Segment Start: SOURCE TEXT

MLS: Coaches, GMs and Wet-Dream Thinking

With the recent rash of firings/resignations of Major League Soccer (MLS) coaches – not to mention the barely moral decision to keep around one coach well past his use-by date (though there is hope yet) – chatter about replacements, as well as the talents and qualities that will make said replacements worth the dinero, dominated the soccer-sphere for a second day. In fact, USSoccerplayas.com’s front page looks a little like a special edition given the consistency of the stories (not going to bother linking; the links will change).

A kind of mental quirks typically surfaces in these discussions and this latest round is no different; it could, in fact, be a little worse given how loosely the concept of “ambition” gets thrown around by guys like Alexi Lalas, who has announced his intention to accept nothing less than “sexy” in a new coach for the LA Galaxy (brain…hurting….). But this idea appears just about everywhere, including in a Clemente Lisi column about what he’d term Bruce Arena’s inevitable struggles with Red Bull New York (for the record, I like Lisi’s work on the general subject):

“Now comes the tough task of signing a new coach. With the club’s deep pockets, I would not be surprised if the search is centered on a European coach with plenty of experience. The coach of Red Bull Salzburg, NY’s sister team, is former Italy coach Giovanni Trapattoni. Other names that could be in the mix are Jürgen Klinsmann and Jose Mourinho, if the LA Galaxy doesn’t get there first. All these men are currently out of work and all of them would make for a great addition to MLS.

Those names – albeit minus Trapattoni and plus Fabio Capello – appear in Billy Witz’ LA Daily News column Lalas’ search. As much as seeing any of those coaches in MLS would be, um, kinda neat, I’m far from convinced they would make “great additions to MLS” outside the marketing department. In a non-response response, (meaning that) Goal.com’s Pat Walsh (could very well have written his piece before or after Witz and Lisi) points to the holes in this, well, wet-dream kind of thinking:

“Houston and New England have both done extremely well in identifying young, cheap American talent and infusing them with several star MLS players. United has succeeded in finding domestic talent, as well as being the league’s guiding light in finding cheaper international talent, specifically in Argentina.”

[SNIP]

“While both [LA and New York] will look to make the big splash in signing a big-name coach, they may be better off with someone less-heralded, as Nicol and Kinnear were before taking over their respective teams. Coaches like Fabio Cappello or Jose Mourinho, not that either would sully their reputations by coming to MLS, may sound great to the fans, but when they only have one David Beckham or Juan Pablo Angel and not 22 on their roster, winning becomes a smidge more difficult.”

I’d only add one tweak to Walsh’s point, which, by the way, makes a lot of sense in MLS’s overall context. Here’s that: there’s nothing wrong with looking abroad, but in a league where ambition is more symbolic than real, it makes sense to look away from the kinds of coaches that ambitious Big Euro clubs typically court. The kind of coaches MLS GM’s should go after are the guys who over-achieve with clubs with limited resources and necessarily curtailed ambitions. Who would I mean by that? Given how I follow Euro leagues these days, any short list I compile will be damned short, but I know enough about those leagues to hint at the kind of coach I have in mind: guys like Sam Allardyce who had Bolton playing above their heads for years; coaches of minor, but strong French clubs like Nantes and Auxerre, who build their reputations and victories on scouting for young talent. We don’t need those specific coaches, just men (or women, assuming any are out there) cut from a similar mold.

Segment End: SOURCE TEXT

BRIEF 1. Reproduce the lines of the records starting at the line that contains "The division is composed of more than 200" and ending at the line that contains "corporate sustainability (2)". Leave the pictures out.

Segment Start: RECORDS FOR THIS EXERCISE

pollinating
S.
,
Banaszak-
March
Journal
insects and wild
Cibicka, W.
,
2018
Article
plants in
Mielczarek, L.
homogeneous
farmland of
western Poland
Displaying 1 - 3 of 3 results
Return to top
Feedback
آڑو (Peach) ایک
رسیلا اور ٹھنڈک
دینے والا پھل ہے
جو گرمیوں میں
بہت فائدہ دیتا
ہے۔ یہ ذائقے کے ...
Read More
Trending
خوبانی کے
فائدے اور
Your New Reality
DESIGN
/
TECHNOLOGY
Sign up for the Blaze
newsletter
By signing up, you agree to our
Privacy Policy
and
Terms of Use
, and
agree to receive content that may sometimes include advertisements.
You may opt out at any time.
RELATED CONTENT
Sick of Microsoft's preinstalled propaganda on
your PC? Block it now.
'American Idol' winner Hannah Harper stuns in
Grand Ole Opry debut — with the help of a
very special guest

Segment End: RECORDS FOR THIS EXERCISE
Segment Start: RECORDS FOR THIS EXERCISE

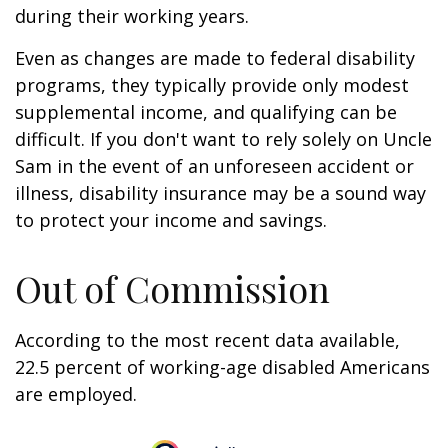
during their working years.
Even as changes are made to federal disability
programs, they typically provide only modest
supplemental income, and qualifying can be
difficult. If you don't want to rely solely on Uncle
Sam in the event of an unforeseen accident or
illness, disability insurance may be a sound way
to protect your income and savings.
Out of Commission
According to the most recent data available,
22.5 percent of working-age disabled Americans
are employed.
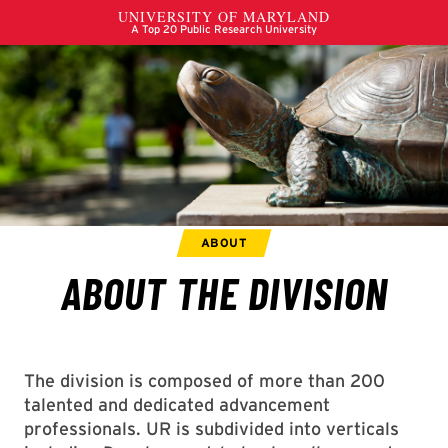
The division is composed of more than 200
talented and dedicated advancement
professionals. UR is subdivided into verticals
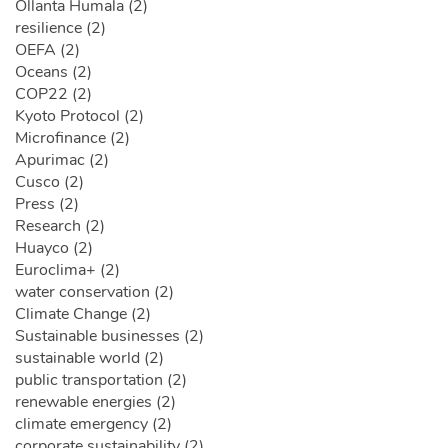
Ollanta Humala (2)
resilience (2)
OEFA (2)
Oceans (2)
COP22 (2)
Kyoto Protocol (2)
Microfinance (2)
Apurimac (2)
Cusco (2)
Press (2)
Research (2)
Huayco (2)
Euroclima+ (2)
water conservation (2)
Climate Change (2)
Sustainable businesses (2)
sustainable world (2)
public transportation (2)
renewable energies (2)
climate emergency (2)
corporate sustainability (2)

Segment End: RECORDS FOR THIS EXERCISE

BRIEF 2. Name every columnist whose piece the text on MLS coaches cites.

WRITTEN SOLUTION 1.
The division is composed of more than 200
talented and dedicated advancement
professionals. UR is subdivided into verticals
Ollanta Humala (2)
resilience (2)
OEFA (2)
Oceans (2)
COP22 (2)
Kyoto Protocol (2)
Microfinance (2)
Apurimac (2)
Cusco (2)
Press (2)
Research (2)
Huayco (2)
Euroclima+ (2)
water conservation (2)
Climate Change (2)
Sustainable businesses (2)
sustainable world (2)
public transportation (2)
renewable energies (2)
climate emergency (2)
corporate sustainability (2)

WRITTEN SOLUTION 2. Clemente Lisi, Billy Witz, Pat Walsh